Times still tough for ASOS but progress is being made
The festive season trading statement from ASOS was closely watched on Thursday for any signs of recovery at the fashion e-tail giant.
And the company clearly thinks its recovery is underway, even though there were plenty of negative numbers in the release. It said it had delivered “significant progress” on its Driving Change agenda in the last four months of last year (or Period 1 of its new financial year, as it calls it).
As a result, the Topshop owner is expecting a “significant improvement in profitability and cash generation” in the second half.
Some of the actions the company is taking to boost its recovery prospects include winding down three storage facilities (one in Europe, one in the UK and one in the US) in H2; rationalising office space; removing 35 unprofitable brands from the platform by the end of H1; introducing low-single-digit price increases for own-brand; optimising marketing spend and reallocating investment to improve return on investment; and reducing staff costs by around 10% “via previously reported action on headcount”.
But what actually happened in the past four months? Revenue was down 3% on a constant currency basis (CCY) excluding Russia, “broadly in line with expectations, reflecting challenging trading conditions and prioritisation of structural profitability improvements and cash generation through a more disciplined approach to capital deployment”.
Total group sales actually fell 6% CCY to £1.336 billion, although they were down 4% on a reported basis.
UK total sales dropped 8% to £591.3 million, reflecting weak consumer sentiment. This was “particularly significant in September, which was impacted by national news flow” (that month was dominated by mini-budget chaos and the death of the Queen). And December was also affected by disruption in the delivery market. This resulted in earlier cut-off dates for Christmas and New Year deliveries, and ASOS reduced marketing spend in response. In addition, there was a strong comparative period in December 2021, as the Omicron Covid variant boosted online retail.
But EU total sales rose 6% CCY to £417.3 million and rose 7% on a reported basis. This was driven by “improved basket economics supported by price increases, and customer growth, with the Netherlands and Ireland notably strong”.
US total sales fell 2% CCY but rose 15% reported to £198.1 million, “with slower wholesale performance acting as a drag on retail sales”.
And rest-of-world sales were down 31% CCY and down 30% reported at £129.8 million, But with Russia taken out of the mix, they fell only 10%. The figures reflected “implementation of a range of strategic measures, including a reduction in performance marketing spend to optimise return on investment, and changes to delivery thresholds and charges”.

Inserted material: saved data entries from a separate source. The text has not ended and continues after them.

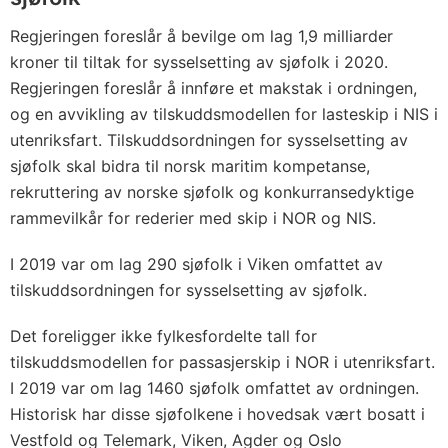
Regjeringen foreslår å bevilge om lag 1,9 milliarder
kroner til tiltak for sysselsetting av sjøfolk i 2020.
Regjeringen foreslår å innføre et makstak i ordningen,
og en avvikling av tilskuddsmodellen for lasteskip i NIS i
utenriksfart. Tilskuddsordningen for sysselsetting av
sjøfolk skal bidra til norsk maritim kompetanse,
rekruttering av norske sjøfolk og konkurransedyktige
rammevilkår for rederier med skip i NOR og NIS.
I 2019 var om lag 290 sjøfolk i Viken omfattet av
tilskuddsordningen for sysselsetting av sjøfolk.
Det foreligger ikke fylkesfordelte tall for
tilskuddsmodellen for passasjerskip i NOR i utenriksfart.
I 2019 var om lag 1460 sjøfolk omfattet av ordningen.
Historisk har disse sjøfolkene i hovedsak vært bosatt i
Vestfold og Telemark, Viken, Agder og Oslo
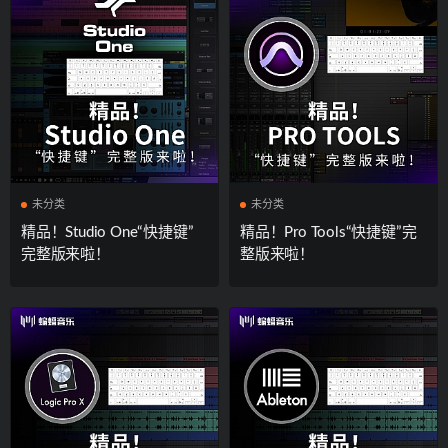
未分类
未分类
精品！Studio One“快捷键”
精品！Pro Tools“快捷键”完
完整版来啦！
整版来啦！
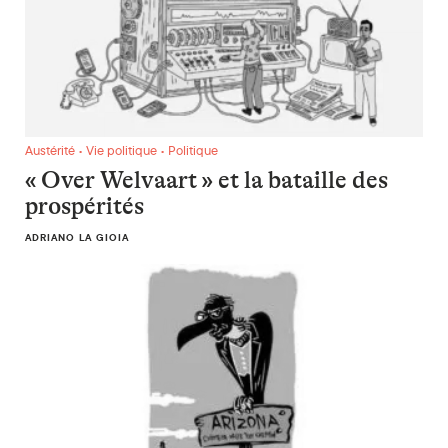
« Over Welvaart » et la bataille des prospérités
Austérité • Vie politique • Politique
« Over Welvaart » et la bataille des
prospérités
ADRIANO LA GIOIA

The company said active customer numbers were flat year on year at 25.5 million on the back of the “annualisation of benefits of Covid tailwinds to customer acquisition”.
And it added that while its adjusted gross margin (excluding the impact of a previously announced stock write-off) was “broadly flat" (actually down 10bps to 42.9%), “actions taken on pricing and the reduced use of air freight drove an encouraging progression through the period relative to the prior year”. That said, the reported gross margin declined by 690bps to 36.1%, although a “significant improvement” is expected in H2.
The company continues to expect an H1 loss, “driven by usual profit phasing, headwinds from inflation and annualisation of elevated return rates”. These headwinds are expected to persist into H2, “but will be more than offset by accelerating benefits from [the] Driving Change agenda and previously highlighted tailwind from freight”.
CEO José Antonio Ramos Calamonte said of all this: “We are undertaking necessary strategic and operational changes, with our focus shifting from prioritising top-line growth to building a more relevant and competitive fashion business with a disciplined approach to capital allocation and ROI. At the same time, we are working to reinforce our credibility as a leading destination for our fashion-loving customers.
“We have made good early progress against a number of measures to simplify the business, including repositioning our inventory profile, reviewing our operational model in our top markets and reducing our cost base. While there is more to do, I am pleased by the progress made in this period and am confident in the direction we are going. We retain ample balance sheet flexibility and reiterate our expectations for FY23.”